(Stored dataset items)
BEGIN

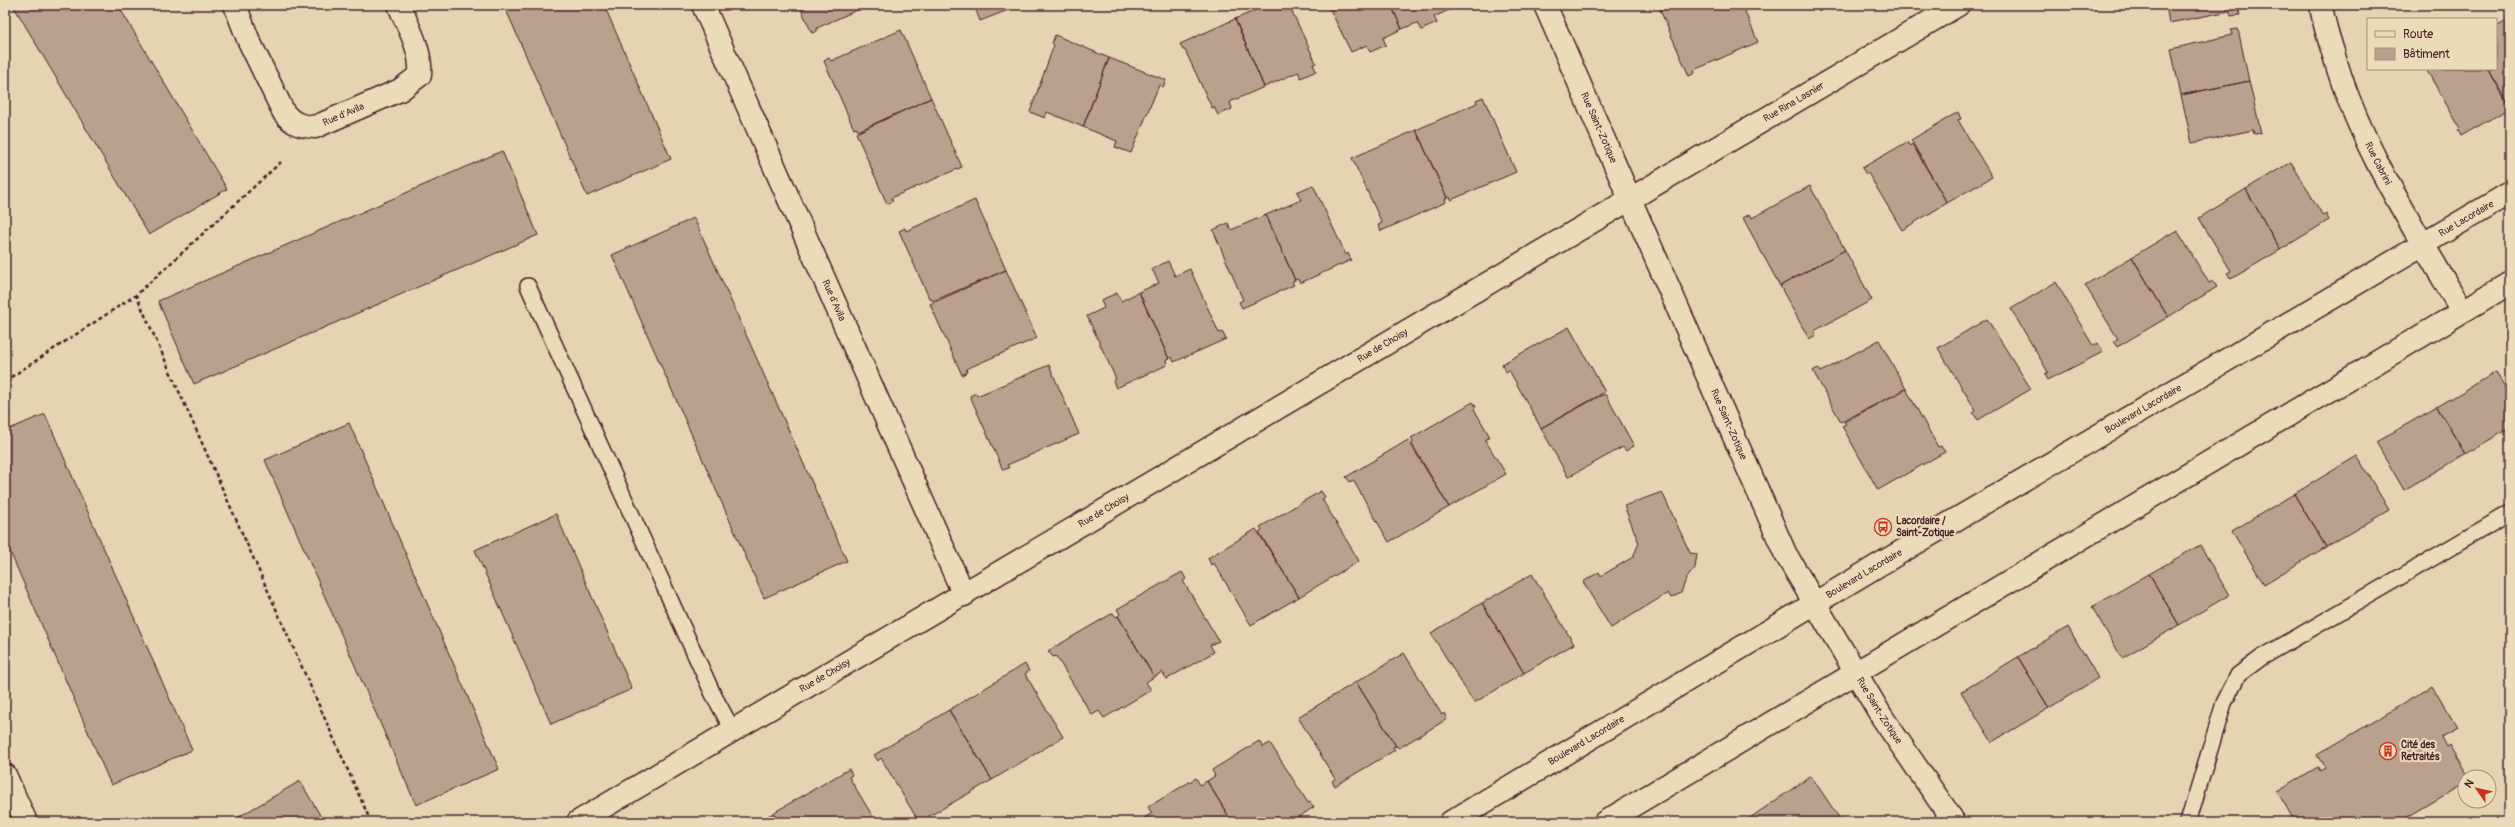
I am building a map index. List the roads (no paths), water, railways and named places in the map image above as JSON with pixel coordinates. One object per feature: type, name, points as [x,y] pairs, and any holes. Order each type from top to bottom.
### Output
[{"type":"street","name":"Rue d'Avila","points":[[235,5],[248,39],[284,113],[292,122],[301,126],[315,127],[400,90],[420,75],[421,63],[418,51],[399,5]]},
{"type":"street","name":"Rue d'Avila","points":[[703,5],[964,595]]},
{"type":"street","name":"Rue Saint-Zotique","points":[[1545,5],[1785,553],[1882,717],[1954,822]]},
{"type":"street","name":"Rue Rina Lasnier","points":[[1630,201],[1958,5]]},
{"type":"street","name":"Rue Cabrini","points":[[2321,5],[2341,80],[2355,119],[2390,186],[2462,311]]},
{"type":"street","name":"Rue Lacordaire","points":[[2423,244],[2510,193]]},
{"type":"street","name":"Rue de Choisy","points":[[578,822],[1630,201]]},
{"type":"street","name":"Boulevard Lacordaire","points":[[1463,819],[1815,603],[2423,244]]},
{"type":"street","points":[[1605,822],[2510,282]]},
{"type":"street","points":[[5,775],[26,822]]},
{"type":"lane","points":[[528,286],[713,694],[732,730]]},
{"type":"lane","points":[[2188,822],[2224,702],[2238,675],[2261,658],[2510,513]]},
{"type":"place","name":"Lacordaire / Saint-Zotique","points":[[1883,527]]},
{"type":"place","name":"Cité des Retraités","points":[[2388,751]]}]
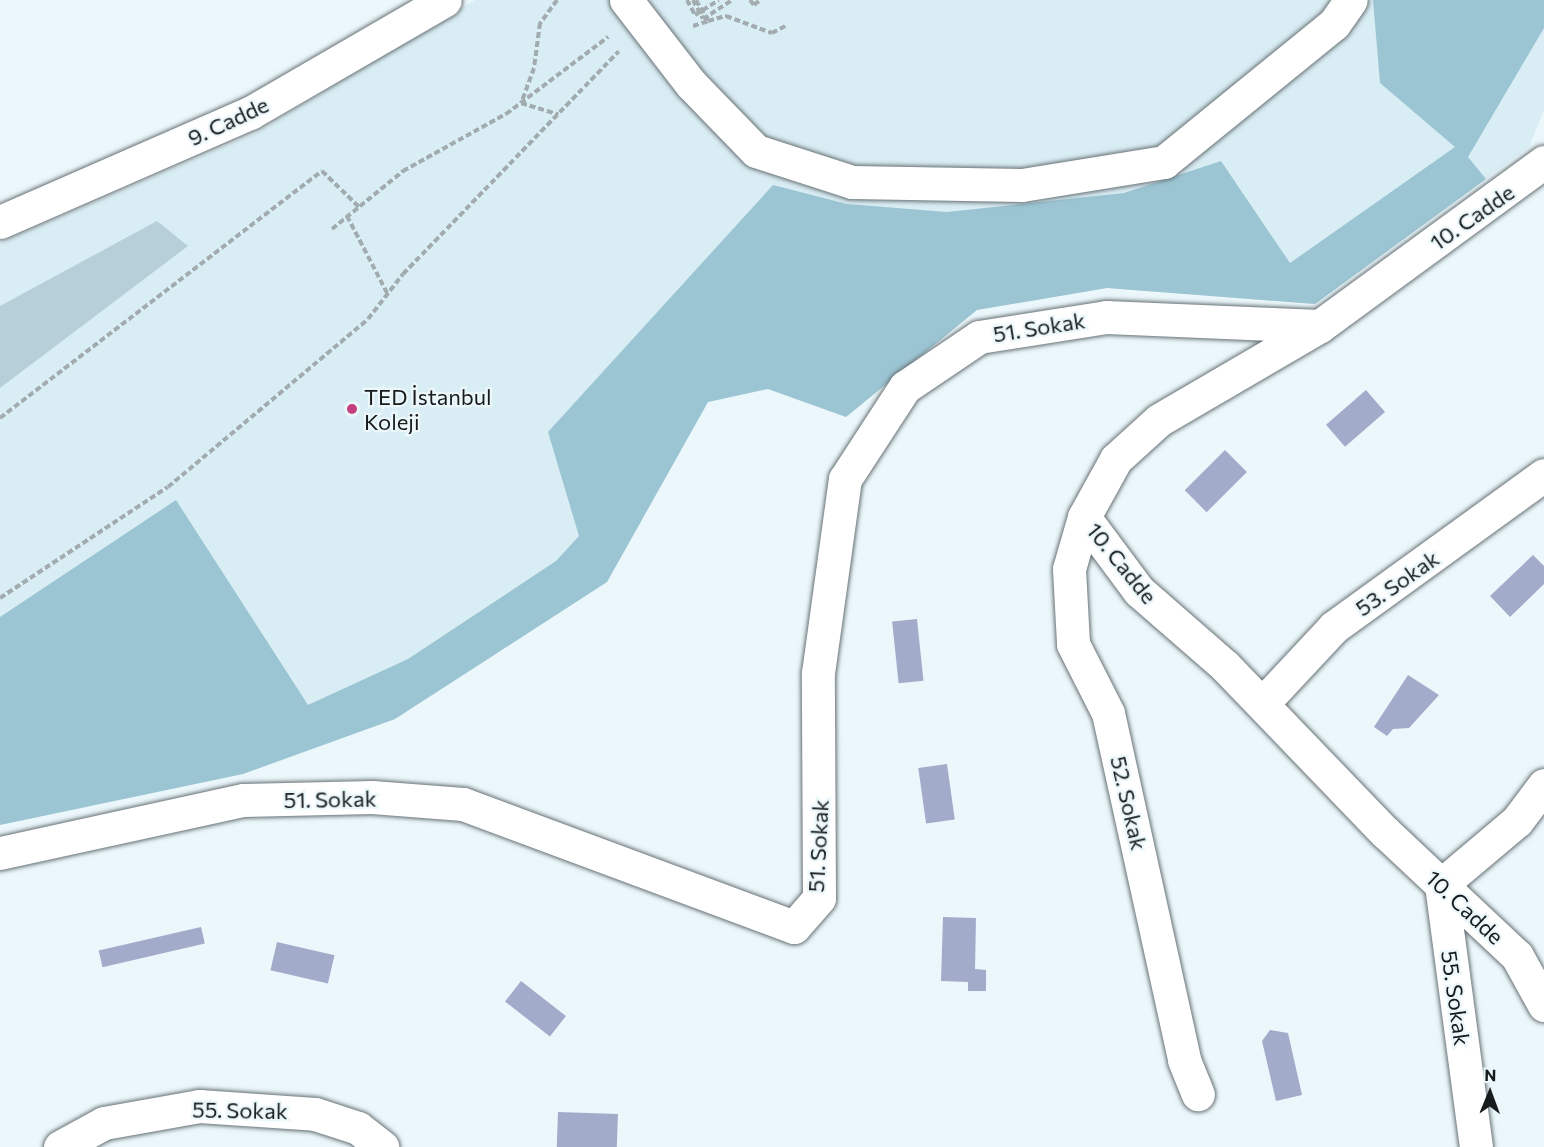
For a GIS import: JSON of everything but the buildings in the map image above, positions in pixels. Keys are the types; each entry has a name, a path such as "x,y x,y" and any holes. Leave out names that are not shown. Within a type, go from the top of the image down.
{"street":[{"name":"9. Cadde","path":"0,222 250,113 445,0"},
{"path":"640,14 691,84 756,151 852,182 1022,185 1164,162 1334,24 1351,0"},
{"name":"10. Cadde","path":"1544,162 1320,326 1159,420 1116,459 1084,517 1139,591 1262,704 1441,885 1517,956 1544,1005"},
{"name":"51. Sokak","path":"0,853 243,800 372,797 463,804 794,927 819,898 818,673 845,479 905,387 979,337 1106,317 1320,326"},
{"name":"53. Sokak","path":"1262,704 1335,627 1544,475"},
{"name":"52. Sokak","path":"1084,517 1069,570 1073,644 1108,713 1184,1059 1198,1094"},
{"path":"1441,885 1517,821 1544,785"},
{"name":"55. Sokak","path":"1441,885 1476,1147"},
{"name":"55. Sokak","path":"60,1147 104,1123 199,1106 315,1114 358,1128 382,1147"}],"path":[{"path":"521,103 534,68 540,23 557,0"},
{"path":"687,0 695,15 718,0"},
{"path":"695,0 704,19 732,0"},
{"path":"695,0 704,13"},
{"path":"750,0 753,5 760,0"},
{"path":"332,229 403,171 521,103 640,14"},
{"path":"0,598 168,487 368,319 387,293 625,45 640,14"},
{"path":"708,21 726,16 772,33 785,26"},
{"path":"521,103 558,114"},
{"path":"0,418 321,171 358,207"},
{"path":"347,216 387,293"}],"shaded area":[{"name":"TED İstanbul Koleji","path":"475,0 1544,0 1544,110 1529,147 1315,304 1107,288 977,310 846,417 768,389 708,402 607,582 395,719 243,774 0,825 0,243 258,132"},
{"path":"1373,0 1544,0 1544,28 1468,157 1486,179 1315,304 1107,288 977,310 846,417 768,389 708,402 607,582 395,719 243,774 0,825 0,617 176,500 308,705 408,659 556,561 579,536 548,432 773,185 847,204 947,212 1124,193 1221,161 1290,263 1455,147 1380,83"},
{"path":"157,221 188,246 0,388 0,306"},
{"path":"1366,390 1385,412 1345,447 1326,425"},
{"path":"1225,450 1247,472 1207,512 1185,490"},
{"path":"1533,555 1544,566 1544,584 1510,617 1490,596"},
{"path":"917,619 923,681 899,683 892,622"},
{"path":"1408,675 1439,695 1409,728 1393,729 1387,736 1374,727"},
{"path":"947,764 955,819 926,823 918,768"},
{"path":"943,917 976,918 975,969 986,970 986,991 968,991 968,982 941,981"},
{"path":"201,927 205,944 103,967 99,951"},
{"path":"277,942 334,955 328,984 270,970"},
{"path":"521,981 566,1016 550,1037 505,1001"},
{"path":"1270,1030 1288,1033 1302,1095 1276,1101 1262,1041"},
{"path":"558,1112 618,1114 617,1147 557,1147"}],"place":[{"name":"TED İstanbul Koleji","path":"352,409"}]}
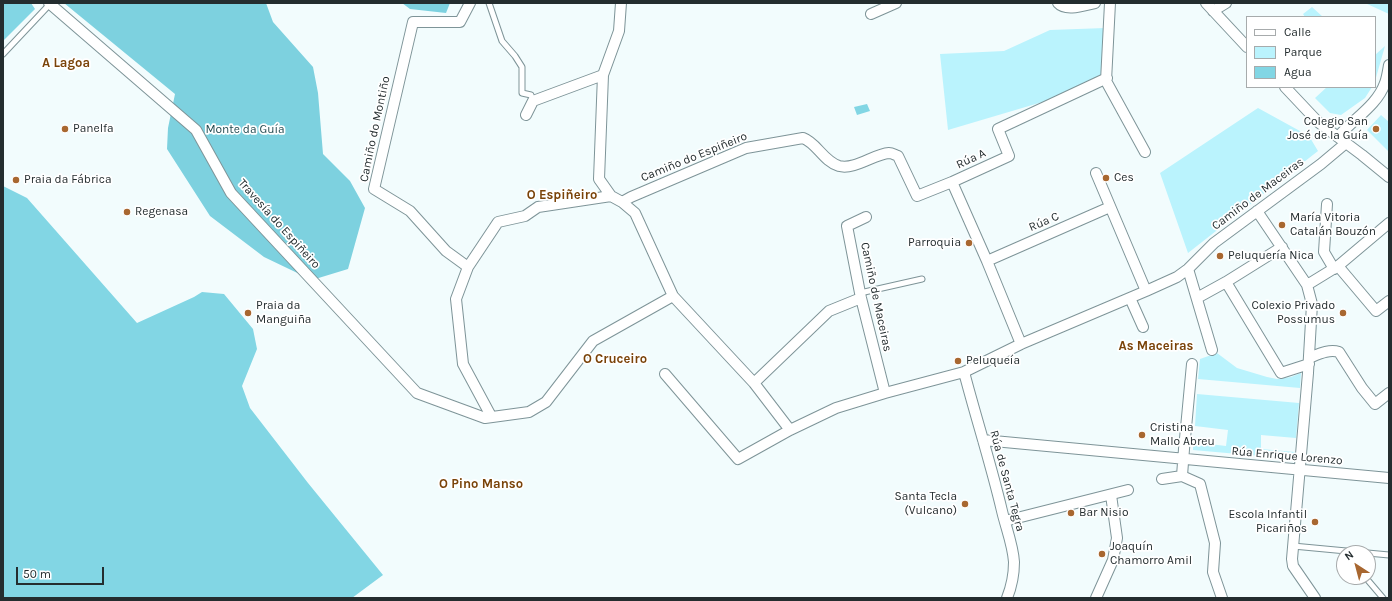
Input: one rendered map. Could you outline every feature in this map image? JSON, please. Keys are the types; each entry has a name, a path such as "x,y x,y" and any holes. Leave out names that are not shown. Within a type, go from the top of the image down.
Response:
{"street":[{"name":"Travesía do Espiñeiro","path":"49,3 196,130 231,194 417,393 485,418 529,412 546,402 593,341 673,296"},
{"name":"Camiño do Montiño","path":"468,267 446,251 410,211 374,189 413,22 460,22 470,3"},
{"path":"621,3 619,31 603,75 599,179 611,196 622,202 635,213 673,296 754,382 790,430"},
{"path":"871,14 896,3"},
{"path":"1058,3 1060,6 1068,7 1095,3"},
{"path":"1110,3 1106,81 1145,152"},
{"path":"1206,3 1246,46"},
{"path":"1213,11 1226,3"},
{"name":"Camiño de Maceiras","path":"866,217 847,226 861,296 885,393 964,372 1021,344 1176,277 1188,269 1214,243 1321,164 1380,94 1385,83 1389,65"},
{"path":"526,115 533,101 603,75"},
{"name":"Rúa A","path":"917,196 1009,156 998,129 1107,78"},
{"path":"1286,88 1318,122 1389,177"},
{"name":"Camiño do Espiñeiro","path":"622,202 710,162 746,148 803,138 810,140 826,158 838,166 848,167 890,153 898,156 917,196"},
{"path":"1096,173 1146,291"},
{"path":"952,182 987,261 1021,344"},
{"path":"491,416 463,364 456,299 468,267 498,222 525,216 538,207 611,196"},
{"path":"1328,204 1324,252 1376,311 1389,301"},
{"name":"Rúa C","path":"987,261 1110,207"},
{"path":"1257,211 1307,285 1312,304 1309,361 1292,559 1293,566 1313,597"},
{"path":"1307,285 1336,267 1389,223"},
{"path":"1197,298 1226,282 1282,247"},
{"path":"1188,269 1212,350"},
{"path":"1226,282 1281,373 1326,352 1334,351 1339,352 1362,388 1375,404 1389,392"},
{"path":"754,382 828,311 861,296"},
{"path":"1130,298 1143,327"},
{"path":"1182,476 1192,364"},
{"name":"Rúa de Santa Tegra","path":"964,372 974,413 983,440 1005,521 1014,563 1010,590 1007,598"},
{"path":"665,374 738,459 790,430 836,408 885,393"},
{"name":"Rúa Enrique Lorenzo","path":"983,440 1389,478"},
{"path":"1162,479 1182,476 1200,484 1215,543 1213,572 1222,598"},
{"path":"1005,521 1128,490"},
{"path":"1096,598 1113,560 1116,545 1117,538 1111,495"}],"lane":[{"path":"3,54 49,3"},
{"path":"489,3 502,41 522,67 522,92 531,95 533,101"},
{"path":"861,296 922,279"},
{"path":"1293,546 1389,555"},
{"path":"1372,585 1383,598"}],"green space":[{"name":"Monte da Guía","path":"64,3 266,3 273,22 313,67 318,93 323,154 350,181 365,208 348,269 312,280 264,257 210,216 167,149 168,128 175,94"},
{"path":"402,3 450,3 446,13 410,9"},
{"path":"1365,3 1389,3 1389,14"},
{"path":"1312,7 1322,16 1304,16 1303,14"},
{"path":"1105,28 1103,84 948,130 940,54 1004,51 1050,30"},
{"path":"1385,46 1376,78 1376,54"},
{"path":"1326,88 1371,88 1365,98 1341,115 1330,113 1315,98"},
{"path":"1258,108 1309,136 1318,151 1188,253 1160,173"},
{"path":"1381,115 1389,122 1389,152 1367,130"},
{"path":"1217,353 1237,368 1267,377 1277,379 1291,377 1301,373 1300,388 1198,379 1200,359"},
{"path":"1197,394 1299,403 1296,438 1261,435 1261,449 1295,452 1294,459 1193,450 1193,442 1226,446 1228,430 1195,426"}],"water":[{"path":"3,3 31,3 35,9 3,41"},
{"path":"867,104 870,111 857,115 854,107"},
{"path":"3,186 27,198 137,323 202,292 224,294 253,329 257,349 242,386 250,408 308,483 383,575 352,598 3,598"}],"place":[{"name":"Panelfa","path":"65,129"},
{"name":"Colegio San José de la Guía","path":"1376,129"},
{"name":"Ces","path":"1106,178"},
{"name":"Praia da Fábrica","path":"16,180"},
{"name":"Regenasa","path":"127,212"},
{"name":"María Vitoria Catalán Bouzón","path":"1282,225"},
{"name":"Parroquia","path":"969,243"},
{"name":"Peluquería Nica","path":"1220,256"},
{"name":"Praia da Manguiña","path":"248,313"},
{"name":"Colexio Privado Possumus","path":"1343,313"},
{"name":"Peluqueía","path":"958,361"},
{"name":"Cristina Mallo Abreu","path":"1142,435"},
{"name":"Santa Tecla (Vulcano)","path":"965,504"},
{"name":"Bar Nisio","path":"1071,513"},
{"name":"Escola Infantil Picariños","path":"1315,522"},
{"name":"Joaquín Chamorro Amil","path":"1102,554"}],"district":[{"name":"A Lagoa","path":"66,63"},
{"name":"O Espiñeiro","path":"562,195"},
{"name":"As Maceiras","path":"1156,346"},
{"name":"O Cruceiro","path":"615,359"},
{"name":"O Pino Manso","path":"481,484"}]}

END

**Exercise aim:** Look over the records above and filter for each line with the word "Avila".

**Answer space:**
[{"type":"street","name":"Rue d'Avila","points":[[235,5],[248,39],[284,113],[292,122],[301,126],[315,127],[400,90],[420,75],[421,63],[418,51],[399,5]]},
{"type":"street","name":"Rue d'Avila","points":[[703,5],[964,595]]},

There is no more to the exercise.